3DSNet: Unsupervised Shape-to-Shape 3D Style Transfer
- Roland Siegwart 교수님께서 연구에 참여하셨다.
- Object class 정보를 가지고 있는 point cloud와, 특정 style을 표현하는 point cloud가 있을 때, 기존의 style-transfer와 비슷하게 적용할 수 있다.
- 이를 통해 동일 class지만 세부 모양이 다른 point cloud를 생성해내거나, 특정 이미징 디바이스의 point cloud 캡처 방식을 가져올 수 있다.
  - Class 내부에서 모양이 다른 point cloud들 간의 differentiable representation도 가지게 되는것이 아닌가…하고 생각이 든다. Shape + camera pose joint optimisation도 가능해지지 않을까?

Stable View Synthesis
- Intel의 Vladlen Koltun의 작품이다.
- SLAM이 이미지들로부터 camera pose와 structure를 구해내는 작업이라면, view synthesis는 camera pose와 structure를 기반으로 photorealistic image를 만들어내는 작업이다.
- 최근 SLAM쪽에서도 view synthesis에 대한 연구를 많이 진행하고 있는데, 이는 structure에 대한 representation을 구하기 아주 유용하기 때문이다.
- (또는, 부족한 정보를 view synthesis로 만들어서 채워넣을수도 있지 않을까?)

NeRF: Representing Scenes as Neural Radiance Fields for View Synthesis
- Ren Ng? 이라는 교수님이 지도하신 것 같다.
- 내용은 잘 이해가 되지 않았지만 View Synthesis에서 제일 좋은 성능을 뽑아낸다고 들었다. 굉장히 핫하다고… ㄷㄷ

NeuralFusion: Online Depth Fusion in Latent Space
- Pollefeys 교수님이 연구에 참여하셨다.
- Depth map aggregation을 latent feature space에서 학습한다고 한다. 사실 깊게 이해는 잘 안된다.

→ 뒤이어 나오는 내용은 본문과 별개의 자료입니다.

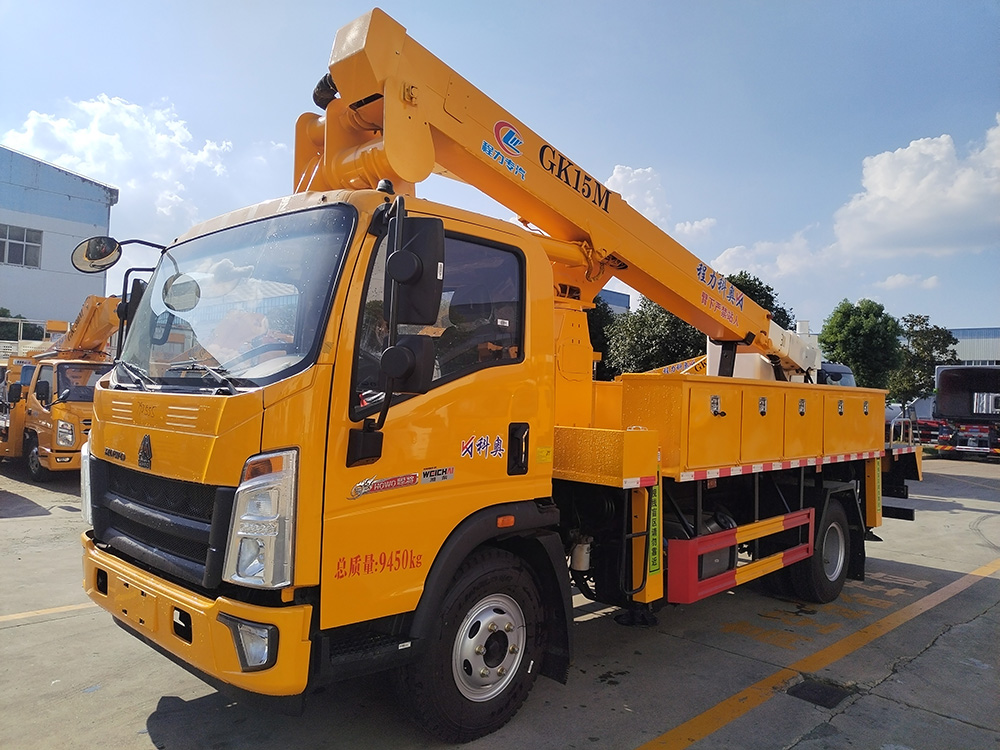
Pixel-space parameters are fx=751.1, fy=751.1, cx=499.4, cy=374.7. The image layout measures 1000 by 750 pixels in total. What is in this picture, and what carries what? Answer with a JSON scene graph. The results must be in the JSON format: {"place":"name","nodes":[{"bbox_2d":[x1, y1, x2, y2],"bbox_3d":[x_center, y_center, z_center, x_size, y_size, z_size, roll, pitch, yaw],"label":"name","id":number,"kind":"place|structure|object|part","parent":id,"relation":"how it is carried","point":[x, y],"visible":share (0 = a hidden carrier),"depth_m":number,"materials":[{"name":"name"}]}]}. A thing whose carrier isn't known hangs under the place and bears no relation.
{"place":"outdoors","nodes":[
{"label":"outdoors","id":0,"kind":"place"},
{"bbox_2d":[0,146,117,330],"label":"building","id":1,"kind":"structure","parent":0,"point":[104,219],"depth_m":30.88,"materials":[{"name":"blue paint"}]},
{"bbox_2d":[0,223,42,268],"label":"window","id":2,"kind":"structure","parent":1,"relation":"in","point":[13,242],"depth_m":29.37,"materials":[{"name":"grey glass"}]},
{"bbox_2d":[1,95,280,234],"label":"cloud","id":3,"kind":"structure","parent":0,"point":[121,114],"materials":[{"name":"white"}]},
{"bbox_2d":[0,0,999,344],"label":"sky","id":4,"kind":"structure","parent":0,"point":[963,314],"materials":[{"name":"blue"}]},
{"bbox_2d":[0,449,999,749],"label":"concrete pavement","id":5,"kind":"structure","parent":0,"point":[21,631],"materials":[{"name":"grey concrete"}]},
{"bbox_2d":[0,602,97,624],"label":"yellow line","id":6,"kind":"object","parent":5,"relation":"on","point":[61,610],"visible":0.86,"depth_m":5.14,"materials":[{"name":"yellow paint"}]},
{"bbox_2d":[0,296,121,480],"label":"yellow truck","id":7,"kind":"object","parent":5,"relation":"on","point":[75,364],"visible":0.54,"depth_m":11.93,"materials":[{"name":"yellow metal"}]},
{"bbox_2d":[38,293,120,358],"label":"crane","id":8,"kind":"object","parent":7,"relation":"on","point":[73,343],"visible":0.49,"depth_m":13.93,"materials":[{"name":"yellow metal"}]},
{"bbox_2d":[77,5,920,743],"bbox_3d":[1.006,0.073,5.654,2.568,3.194,7.222,1,-1,44],"label":"crane truck","id":9,"kind":"object","parent":5,"relation":"on","point":[185,408],"visible":0.91,"depth_m":3.49,"materials":[{"name":"yellow metal"}]},
{"bbox_2d":[71,236,122,274],"bbox_3d":[-2.137,-0.648,3.972,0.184,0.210,0.215,1,-1,44],"label":"round mirror","id":10,"kind":"object","parent":9,"relation":"attached to","point":[96,248],"visible":0.93,"depth_m":3.95,"materials":[{"name":"mirror"}]},
{"bbox_2d":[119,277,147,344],"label":"side mirror","id":11,"kind":"object","parent":9,"relation":"attached to","point":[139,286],"visible":0.3,"depth_m":4.08,"materials":[{"name":"black mirror"}]},
{"bbox_2d":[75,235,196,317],"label":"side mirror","id":12,"kind":"object","parent":9,"relation":"attached to","point":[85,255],"visible":0.82,"depth_m":3.74,"materials":[{"name":"mirror"}]},
{"label":"grille","id":13,"kind":"part","parent":9,"relation":"part of","materials":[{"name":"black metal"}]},
{"bbox_2d":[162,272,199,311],"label":"round mirror","id":14,"kind":"object","parent":9,"relation":"attached to","point":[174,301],"visible":0.93,"depth_m":3.62,"materials":[{"name":"mirror"}]},
{"label":"bumper","id":15,"kind":"part","parent":9,"relation":"part of","materials":[{"name":"yellow metal"}]},
{"bbox_2d":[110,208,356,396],"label":"windshield","id":16,"kind":"object","parent":9,"relation":"in","point":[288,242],"visible":0.71,"depth_m":3.41,"materials":[{"name":"clear glass"}]},
{"label":"wiper","id":17,"kind":"part","parent":16,"relation":"part of","materials":[{"name":"black metal"}]},
{"bbox_2d":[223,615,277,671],"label":"fog light","id":18,"kind":"object","parent":9,"relation":"attached to","point":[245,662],"visible":0.55,"depth_m":2.68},
{"bbox_2d":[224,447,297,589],"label":"headlight","id":19,"kind":"object","parent":9,"relation":"attached to","point":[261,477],"visible":0.79,"depth_m":2.71,"materials":[{"name":"clear plastic"}]},
{"bbox_2d":[348,471,420,498],"bbox_3d":[-0.472,0.441,3.078,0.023,0.089,0.341,1,-1,44],"label":"sticker","id":20,"kind":"object","parent":9,"relation":"attached to","point":[413,482],"visible":0.98,"depth_m":3.07,"materials":[{"name":"plastic"}]},
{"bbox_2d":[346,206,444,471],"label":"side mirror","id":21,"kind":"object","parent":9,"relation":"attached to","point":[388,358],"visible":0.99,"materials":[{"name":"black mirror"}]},
{"bbox_2d":[378,334,434,392],"bbox_3d":[-0.379,-0.059,2.977,0.193,0.233,0.200,1,-1,44],"label":"side mirror","id":22,"kind":"object","parent":9,"relation":"attached to","point":[396,349],"visible":0.93,"depth_m":2.92,"materials":[{"name":"black mirror"}]},
{"bbox_2d":[385,214,445,324],"bbox_3d":[-0.360,-0.434,3.066,0.288,0.431,0.190,1,-1,44],"label":"side mirror","id":23,"kind":"object","parent":9,"relation":"attached to","point":[404,278],"visible":0.94,"depth_m":2.98,"materials":[{"name":"black mirror"}]},
{"bbox_2d":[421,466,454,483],"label":"sticker","id":24,"kind":"object","parent":9,"relation":"attached to","point":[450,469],"visible":0.97,"depth_m":3.18,"materials":[{"name":"white plastic"}]},
{"bbox_2d":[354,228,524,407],"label":"side window","id":25,"kind":"structure","parent":9,"relation":"in","point":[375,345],"depth_m":3.29,"materials":[{"name":"clear glass"}]},
{"bbox_2d":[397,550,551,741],"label":"front wheel","id":26,"kind":"object","parent":9,"relation":"attached to","point":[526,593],"visible":0.94,"depth_m":3.37,"materials":[{"name":"black rubber"}]},
{"label":"door handle","id":27,"kind":"part","parent":9,"relation":"part of","materials":[{"name":"black plastic"}]},
{"bbox_2d":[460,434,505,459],"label":"sticker","id":28,"kind":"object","parent":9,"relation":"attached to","point":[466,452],"visible":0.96,"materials":[{"name":"blue plastic"}]},
{"bbox_2d":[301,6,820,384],"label":"crane","id":29,"kind":"object","parent":9,"relation":"on","point":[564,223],"visible":0.72,"depth_m":4.79,"materials":[{"name":"yellow metal"}]},
{"bbox_2d":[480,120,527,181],"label":"sticker","id":30,"kind":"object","parent":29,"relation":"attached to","point":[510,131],"visible":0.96,"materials":[{"name":"blue plastic"}]},
{"bbox_2d":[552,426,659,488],"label":"storage box","id":31,"kind":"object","parent":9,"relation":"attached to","point":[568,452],"visible":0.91,"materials":[{"name":"yellow metal"}]},
{"bbox_2d":[647,464,661,578],"bbox_3d":[0.815,0.758,3.968,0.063,0.630,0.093,1,-1,44],"label":"warning sign","id":32,"kind":"object","parent":9,"relation":"attached to","point":[655,566],"visible":0.9,"depth_m":3.96,"materials":[{"name":"yellow"}]},
{"bbox_2d":[668,507,815,606],"bbox_3d":[1.624,1.113,4.734,0.199,0.339,1.606,1,-1,44],"label":"guard","id":33,"kind":"object","parent":9,"relation":"attached to","point":[688,543],"visible":0.95,"depth_m":4.37,"materials":[{"name":"red metal"}]},
{"bbox_2d":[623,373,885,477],"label":"storage box","id":34,"kind":"object","parent":9,"relation":"on","point":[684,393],"visible":0.97,"depth_m":4.64,"materials":[{"name":"yellow metal"}]},
{"bbox_2d":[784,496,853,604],"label":"rear wheel","id":35,"kind":"object","parent":9,"relation":"attached to","point":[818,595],"visible":0.79,"depth_m":5.69,"materials":[{"name":"black rubber"}]},
{"bbox_2d":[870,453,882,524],"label":"outrigger","id":36,"kind":"object","parent":9,"relation":"attached to","point":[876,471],"visible":0.8,"depth_m":6.11,"materials":[{"name":"yellow metal"}]},
{"bbox_2d":[633,554,999,749],"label":"yellow line","id":37,"kind":"object","parent":5,"relation":"on","point":[684,725],"visible":0.97,"depth_m":4.36,"materials":[{"name":"yellow paint"}]},
{"bbox_2d":[788,678,851,708],"bbox_3d":[1.721,1.708,4.048,0.327,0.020,0.403,1,-1,44],"label":"drain cover","id":38,"kind":"object","parent":5,"relation":"in","point":[808,690],"visible":0.91,"depth_m":4.02,"materials":[{"name":"black metal"}]},
{"bbox_2d":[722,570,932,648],"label":"road marking","id":39,"kind":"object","parent":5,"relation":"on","point":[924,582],"visible":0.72,"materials":[{"name":"yellow paint"}]},
{"bbox_2d":[931,363,999,458],"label":"truck","id":40,"kind":"object","parent":5,"relation":"on","point":[945,385],"visible":0.94,"depth_m":22.39,"materials":[{"name":"metal"}]},
{"bbox_2d":[597,288,630,314],"label":"building","id":41,"kind":"structure","parent":0,"point":[620,305],"materials":[{"name":"blue"}]},
{"bbox_2d":[605,163,670,224],"label":"cloud","id":42,"kind":"structure","parent":0,"point":[618,175],"materials":[{"name":"white"}]},
{"bbox_2d":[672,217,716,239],"label":"cloud","id":43,"kind":"structure","parent":0,"point":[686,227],"materials":[{"name":"white"}]},
{"bbox_2d":[706,229,836,281],"label":"cloud","id":44,"kind":"structure","parent":0,"point":[729,255],"materials":[{"name":"white"}]},
{"bbox_2d":[877,273,939,290],"label":"cloud","id":45,"kind":"structure","parent":0,"point":[897,278],"materials":[{"name":"white"}]},
{"bbox_2d":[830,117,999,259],"label":"cloud","id":46,"kind":"structure","parent":0,"point":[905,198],"materials":[{"name":"white"}]},
{"bbox_2d":[949,327,999,365],"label":"building","id":47,"kind":"structure","parent":0,"point":[965,330],"materials":[{"name":"white metal"}]},
{"label":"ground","id":48,"kind":"structure","parent":0},
{"bbox_2d":[0,309,45,340],"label":"shrub","id":49,"kind":"object","parent":48,"relation":"on","point":[5,311],"visible":0.35,"depth_m":30.82,"materials":[{"name":"green plant"}]},
{"bbox_2d":[587,295,619,378],"bbox_3d":[3.731,-1.007,36.306,5.050,6.640,4.992,1,-1,44],"label":"tree","id":50,"kind":"object","parent":48,"relation":"on","point":[589,326],"visible":0.21,"depth_m":34.68,"materials":[{"name":"green plant"}]},
{"bbox_2d":[606,296,708,375],"bbox_3d":[7.195,-0.646,32.638,5.186,6.484,5.144,1,-1,44],"label":"tree","id":51,"kind":"object","parent":48,"relation":"on","point":[663,326],"visible":0.54,"depth_m":31.33,"materials":[{"name":"green plant"}]},
{"bbox_2d":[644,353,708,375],"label":"yellow crane","id":52,"kind":"object","parent":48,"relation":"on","point":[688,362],"visible":0.25,"depth_m":16.68,"materials":[{"name":"yellow metal"}]},
{"bbox_2d":[721,272,793,330],"bbox_3d":[10.768,-0.976,35.092,5.328,7.340,5.389,1,-1,44],"label":"tree","id":53,"kind":"object","parent":48,"relation":"on","point":[769,290],"visible":0.16,"depth_m":33.54,"materials":[{"name":"green plant"}]},
{"bbox_2d":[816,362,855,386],"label":"truck","id":54,"kind":"object","parent":48,"relation":"on","point":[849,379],"visible":0.16,"depth_m":17.00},
{"bbox_2d":[820,299,903,392],"bbox_3d":[17.889,-0.354,37.260,3.877,6.970,4.020,1,-1,44],"label":"tree","id":55,"kind":"object","parent":48,"relation":"on","point":[860,332],"visible":0.84,"depth_m":36.07,"materials":[{"name":"green plant"}]},
{"bbox_2d":[892,313,956,407],"label":"tree","id":56,"kind":"object","parent":48,"relation":"on","point":[932,345],"visible":0.7,"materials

Reference Pose Generation for Long-term Visual Localization via Learned Features and View Synthesis
- Torsten Sattler와 Davide Scaramuzza 교수님의 작품이다.
- Visual Localization을 위해 reference pose를 만들 때는 SfM을 사용한다. 하지만 조명 변화가 생겼을 때는 local feature 매칭이 안되기 때문에 쓰기 어려워진다.
- 이번 연구는 View synthesis를 통해 새로운 learned feature를 포함하는 reference pose 데이터를 만드는 semi-automated 방법을 소개한다.

SceneFormer: Indoor Scene Generation with Transformers
- Matthias Nießner의 연구이다
- Indoor scene generation이라고 하는데… 아직 목적을 잘 모르겠다. 좀 더 읽어봐야곘다.